The Day of Civil Defense was institutionalized by a decree in order to remember the earthquake that destroyed the city of Caucete on November 23, 1977, and made more than 40,000 people homeless. They were not ground fault records, and the most noticeable effect of the earthquake was the extensive area of liquefaction (possibly thousands of square kilometers).
The most dramatic effect of liquefaction was observed in the city, 70 km from the epicenter: large quantities of sand were seen in the cracks of up to 1 m wide and 2 m deep. In some of the houses on those cracks, the ground was covered with more than 1 dm sand.

== Tourism ==
St. Augustine is one of the main attractions of the province, standing out for being a suitable place for rest, in the middle of a quiet environment at the foot of the mountains. There is also an artificial lake, where it is possible to fish and do various water sports. It is also possible to make excursions to the mountains, trekking, photo safaris, bird watching, etc. Valle Fertíl has been documented by film director Jorge Preloran.

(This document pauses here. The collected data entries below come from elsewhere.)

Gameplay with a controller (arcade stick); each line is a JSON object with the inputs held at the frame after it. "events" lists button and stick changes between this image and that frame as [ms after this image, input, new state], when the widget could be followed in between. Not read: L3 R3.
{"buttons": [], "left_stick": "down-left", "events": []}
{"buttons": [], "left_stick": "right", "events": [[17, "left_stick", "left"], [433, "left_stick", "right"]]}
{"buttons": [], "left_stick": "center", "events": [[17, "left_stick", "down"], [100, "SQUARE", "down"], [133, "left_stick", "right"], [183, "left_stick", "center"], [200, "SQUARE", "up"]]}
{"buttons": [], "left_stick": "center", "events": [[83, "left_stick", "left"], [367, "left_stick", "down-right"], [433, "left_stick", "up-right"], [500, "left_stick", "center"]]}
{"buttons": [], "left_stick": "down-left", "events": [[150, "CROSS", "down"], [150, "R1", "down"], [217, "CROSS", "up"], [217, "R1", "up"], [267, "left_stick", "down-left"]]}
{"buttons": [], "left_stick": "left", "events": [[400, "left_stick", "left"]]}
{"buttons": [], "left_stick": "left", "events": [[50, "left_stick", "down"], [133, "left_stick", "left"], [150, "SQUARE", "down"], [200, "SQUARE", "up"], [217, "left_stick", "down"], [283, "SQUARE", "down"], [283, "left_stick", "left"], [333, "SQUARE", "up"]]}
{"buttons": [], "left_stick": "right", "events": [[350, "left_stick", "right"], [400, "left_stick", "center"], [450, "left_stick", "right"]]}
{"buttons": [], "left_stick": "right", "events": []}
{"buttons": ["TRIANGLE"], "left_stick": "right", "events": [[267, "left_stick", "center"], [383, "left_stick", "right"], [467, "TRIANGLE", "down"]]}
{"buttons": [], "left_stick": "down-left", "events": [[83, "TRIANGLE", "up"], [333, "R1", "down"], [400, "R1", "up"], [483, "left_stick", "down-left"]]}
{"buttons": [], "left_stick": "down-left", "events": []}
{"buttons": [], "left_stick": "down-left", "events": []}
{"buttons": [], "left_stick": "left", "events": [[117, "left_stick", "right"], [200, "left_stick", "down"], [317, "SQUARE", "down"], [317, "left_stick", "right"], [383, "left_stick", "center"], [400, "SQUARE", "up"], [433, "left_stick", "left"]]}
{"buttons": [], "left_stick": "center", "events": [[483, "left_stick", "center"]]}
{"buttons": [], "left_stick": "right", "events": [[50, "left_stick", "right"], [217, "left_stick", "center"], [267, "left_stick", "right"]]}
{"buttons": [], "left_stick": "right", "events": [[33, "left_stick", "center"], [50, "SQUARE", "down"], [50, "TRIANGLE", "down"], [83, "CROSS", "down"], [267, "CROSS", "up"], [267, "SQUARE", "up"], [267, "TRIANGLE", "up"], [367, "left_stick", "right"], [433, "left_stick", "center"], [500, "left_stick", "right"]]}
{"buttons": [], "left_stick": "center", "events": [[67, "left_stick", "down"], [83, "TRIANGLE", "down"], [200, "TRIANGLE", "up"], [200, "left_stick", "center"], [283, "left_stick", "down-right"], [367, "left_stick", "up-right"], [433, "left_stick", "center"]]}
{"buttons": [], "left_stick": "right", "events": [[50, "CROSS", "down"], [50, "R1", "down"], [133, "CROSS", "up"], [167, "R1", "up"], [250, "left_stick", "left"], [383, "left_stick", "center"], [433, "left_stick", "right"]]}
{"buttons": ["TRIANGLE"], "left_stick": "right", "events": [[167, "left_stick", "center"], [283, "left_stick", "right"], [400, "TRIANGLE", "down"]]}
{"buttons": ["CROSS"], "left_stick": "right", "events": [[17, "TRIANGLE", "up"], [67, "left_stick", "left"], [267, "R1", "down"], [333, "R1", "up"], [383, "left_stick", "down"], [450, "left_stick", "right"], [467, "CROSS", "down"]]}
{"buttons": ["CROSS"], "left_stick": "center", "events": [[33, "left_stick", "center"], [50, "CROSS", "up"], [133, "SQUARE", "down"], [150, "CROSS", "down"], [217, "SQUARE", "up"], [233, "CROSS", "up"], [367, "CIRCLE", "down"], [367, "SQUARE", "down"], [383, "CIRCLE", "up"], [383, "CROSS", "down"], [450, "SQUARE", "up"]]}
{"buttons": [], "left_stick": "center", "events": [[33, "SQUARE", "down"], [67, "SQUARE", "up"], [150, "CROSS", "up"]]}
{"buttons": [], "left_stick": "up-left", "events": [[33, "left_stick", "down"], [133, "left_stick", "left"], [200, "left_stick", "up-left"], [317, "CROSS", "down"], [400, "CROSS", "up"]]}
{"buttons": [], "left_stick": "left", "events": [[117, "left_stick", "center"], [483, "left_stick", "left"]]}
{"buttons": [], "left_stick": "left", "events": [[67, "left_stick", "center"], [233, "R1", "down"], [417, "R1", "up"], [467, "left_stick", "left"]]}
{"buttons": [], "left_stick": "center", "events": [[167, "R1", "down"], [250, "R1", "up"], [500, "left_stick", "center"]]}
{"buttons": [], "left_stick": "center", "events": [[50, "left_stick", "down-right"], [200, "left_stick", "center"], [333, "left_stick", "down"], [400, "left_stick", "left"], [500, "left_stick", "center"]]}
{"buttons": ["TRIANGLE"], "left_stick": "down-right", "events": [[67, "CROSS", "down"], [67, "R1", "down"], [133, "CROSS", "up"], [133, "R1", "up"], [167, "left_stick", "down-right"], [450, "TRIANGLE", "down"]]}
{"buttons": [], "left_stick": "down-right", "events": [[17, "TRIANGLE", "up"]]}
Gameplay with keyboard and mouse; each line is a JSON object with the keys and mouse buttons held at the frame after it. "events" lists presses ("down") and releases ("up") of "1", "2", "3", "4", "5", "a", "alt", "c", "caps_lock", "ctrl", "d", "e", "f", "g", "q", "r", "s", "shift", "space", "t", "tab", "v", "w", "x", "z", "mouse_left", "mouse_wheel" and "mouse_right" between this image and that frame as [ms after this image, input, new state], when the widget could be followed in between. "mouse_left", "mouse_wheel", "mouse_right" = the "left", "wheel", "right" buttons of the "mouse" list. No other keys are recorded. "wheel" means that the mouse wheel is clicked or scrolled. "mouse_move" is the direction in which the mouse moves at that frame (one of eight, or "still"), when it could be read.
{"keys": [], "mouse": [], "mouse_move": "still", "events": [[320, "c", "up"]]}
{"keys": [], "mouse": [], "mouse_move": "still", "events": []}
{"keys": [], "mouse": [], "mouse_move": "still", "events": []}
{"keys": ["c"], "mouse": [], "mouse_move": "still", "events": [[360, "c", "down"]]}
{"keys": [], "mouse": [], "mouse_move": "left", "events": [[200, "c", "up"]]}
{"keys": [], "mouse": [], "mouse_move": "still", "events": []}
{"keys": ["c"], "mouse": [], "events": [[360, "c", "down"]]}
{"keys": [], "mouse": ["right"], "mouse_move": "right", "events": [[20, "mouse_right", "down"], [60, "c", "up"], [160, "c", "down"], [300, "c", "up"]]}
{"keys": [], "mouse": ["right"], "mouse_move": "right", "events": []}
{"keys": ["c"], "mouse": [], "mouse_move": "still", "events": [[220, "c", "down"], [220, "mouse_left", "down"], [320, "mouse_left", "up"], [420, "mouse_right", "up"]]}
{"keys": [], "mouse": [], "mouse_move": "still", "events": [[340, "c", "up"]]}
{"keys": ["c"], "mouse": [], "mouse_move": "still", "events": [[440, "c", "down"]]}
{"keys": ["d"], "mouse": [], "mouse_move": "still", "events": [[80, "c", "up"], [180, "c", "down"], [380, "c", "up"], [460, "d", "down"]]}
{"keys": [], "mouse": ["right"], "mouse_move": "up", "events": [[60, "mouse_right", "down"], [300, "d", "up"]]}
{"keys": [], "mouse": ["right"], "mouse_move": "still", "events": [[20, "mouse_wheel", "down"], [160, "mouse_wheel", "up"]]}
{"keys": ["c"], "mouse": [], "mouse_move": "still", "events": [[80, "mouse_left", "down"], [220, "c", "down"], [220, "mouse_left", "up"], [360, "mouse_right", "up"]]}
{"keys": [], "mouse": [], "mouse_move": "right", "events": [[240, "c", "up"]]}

Located at the foot of the Sierra de Valle Fertíl, with its streets disposed in a grid plan, San Augustín presents a modern infrastructure for the attention of visitors. The landscape around is mountainous with lush vegetation.

It is possible to practice fishing in the Embalse San Agustin where silversides abound. The town has the infrastructure to accommodate tourists and visitors who decide to spend a few days in the area. La Piedra Pintada, la Meseta Ritual and all the indigenous mortars, represent an additional attraction for anyone interested in the culture of the natives of the area. Traditional handcrafts in leather, fabric and wood may also be admired in the town of La Majadita, near San Agustin. From the town, it is possible to walk to several locations: the Ischigualasto Provincial Park, the Talampaya National Park and El Chiflón (in the neighboring province of La Rioja), the three mountains of Valle Fertíl, the historic olive trees of La Mesada and the Jesuits ruins of Las Tumanas.